Valga agregar que la acción de tutela es inconducente para alegar la violación de derechos fundamentales a través de providencias proferidas en procesos de esa misma naturaleza constitucional, precisamente para garantizar el debido proceso y los principios de cosa juzgada y seguridad jurídica, de tal modo que no puede pretenderse que el juez constitucional por vía de tutela pueda reexaminar en una extraña revaloración probatoria los criterios expuestos en otra acción de tutela.
En mérito de lo expuesto, la Corte Suprema de Justicia, Sala de Casación Laboral, administrando justicia en nombre de la República y por autoridad de la ley,
RESUELVE
PRIMERO. - NEGAR la tutela impetrada por las razones expuestas en las motivaciones de esta providencia.
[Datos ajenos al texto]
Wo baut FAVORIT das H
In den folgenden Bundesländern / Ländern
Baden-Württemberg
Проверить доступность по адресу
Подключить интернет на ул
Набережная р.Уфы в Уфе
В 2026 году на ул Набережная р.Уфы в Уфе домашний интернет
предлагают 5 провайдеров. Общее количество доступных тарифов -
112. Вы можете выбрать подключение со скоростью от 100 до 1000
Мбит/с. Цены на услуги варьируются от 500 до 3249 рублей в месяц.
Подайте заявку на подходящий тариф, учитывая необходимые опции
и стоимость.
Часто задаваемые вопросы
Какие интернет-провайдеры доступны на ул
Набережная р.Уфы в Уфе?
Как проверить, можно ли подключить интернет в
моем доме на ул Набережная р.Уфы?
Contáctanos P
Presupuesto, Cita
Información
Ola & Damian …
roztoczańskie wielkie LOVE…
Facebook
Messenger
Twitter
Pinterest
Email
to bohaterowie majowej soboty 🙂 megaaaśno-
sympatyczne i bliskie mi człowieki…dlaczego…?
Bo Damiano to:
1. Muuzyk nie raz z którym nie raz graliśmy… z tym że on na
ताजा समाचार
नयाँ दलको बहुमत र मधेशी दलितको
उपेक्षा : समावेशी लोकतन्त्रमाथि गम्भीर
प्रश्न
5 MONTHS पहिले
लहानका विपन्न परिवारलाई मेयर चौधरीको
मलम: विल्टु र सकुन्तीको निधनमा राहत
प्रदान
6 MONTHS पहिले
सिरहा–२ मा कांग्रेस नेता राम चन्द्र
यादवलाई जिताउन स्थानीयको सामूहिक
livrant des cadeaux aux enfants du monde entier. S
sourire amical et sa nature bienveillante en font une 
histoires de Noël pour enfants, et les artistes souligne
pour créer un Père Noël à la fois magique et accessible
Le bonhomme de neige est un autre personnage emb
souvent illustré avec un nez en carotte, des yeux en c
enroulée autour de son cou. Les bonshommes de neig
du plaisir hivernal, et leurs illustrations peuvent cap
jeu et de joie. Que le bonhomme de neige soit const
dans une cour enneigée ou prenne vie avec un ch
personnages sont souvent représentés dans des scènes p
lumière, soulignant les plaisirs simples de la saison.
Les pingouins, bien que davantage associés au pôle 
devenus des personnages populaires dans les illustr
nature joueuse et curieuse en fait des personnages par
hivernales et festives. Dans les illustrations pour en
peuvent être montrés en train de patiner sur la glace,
SEGUNDO.- NOTIFICAR esta decisión a los interesados en la forma prevista por el artículo 30 del Decreto 2591 de 1991. TERCERO.- Si no fuere impugnada esta providencia, remítase el expediente a la Corte Constitucional para su eventual revisión.
NOTIFÍQUESE Y CÚMPLASE CAMILO TARQUINO GALLEGO ELSY DEL PILAR CUELLO CALDERÓN GUSTAVO JOSÉ GNECCO MENDOZA EDUARDO LÓPEZ VILLEGAS LUIS JAVIER OSORIO LÓPEZ FRANCISCO JAVIER RICAURTE GÓMEZ ISAURA VARGAS DÍAZ MARIA ISMENIA GARCÍA MENDOZA Secretaria ACLARACIÓN DE VOTO Tutela 19142 Con mi acostumbrado respeto por las decisiones de la Sala, me permito expresar que si bien comparto la decisión en el presente asunto, discrepo de las consideraciones adoptadas para ello, pues, en mi sentir, como lo venía sosteniendo unánimemente esta Sala de Casación, no procede la tutela contra decisiones judiciales, por no ser dable mediante esta acción injerirse en la órbita de competencia de otras autoridades judiciales, ni invalidar los efectos de sus providencias; además, porque esa posibilidad no cuenta con un respaldo normativo expreso e iría en contra de los principios de cosa juzgada y de autonomía judicial.
Lo precedente se halla fundamentado, esencialmente: a) en que la Constitución Política no previó expresamente la acción de tutela contra decisiones judiciales y sólo mencionó y reguló tal posibilidad en los artículos 11, 12 y 40 del Decreto 2591 de 1991, disposiciones que, a la postre, fueron declaradas inexequibles por la Corte Constitucional bajo el argumento de constituir un exabrupto jurídico el aceptar tal clase de amparo (Sentencia C-543/92), soportes supralegal, legal y jurisprudencial que conservan toda su vigencia; b) la seguridad jurídica y el principio de cosa juzgada indudablemente hacen parte del debido proceso regulado en el artículo 29 de la Constitución, por ello los ciudadanos que acuden al órgano jurisdiccional y se someten a las reglas de los procesos, competencias preestablecidas y decisiones proferidas por el juez natural, no pueden ser sorprendidos en su buena fe al reabrirse el debate indefinidamente, ante un juez, en la mayoría de los casos, no especializado y con el mismo margen de falibilidad como seres humanos; y c) porque sabido es que ningún ciudadano puede ser juzgado dos veces por el mismo hecho – non bis in idem --, máxime que constituye principio rector en el Estado Social de Derecho que el juez de conocimiento debe velar por la guarda de los derechos fundamentales.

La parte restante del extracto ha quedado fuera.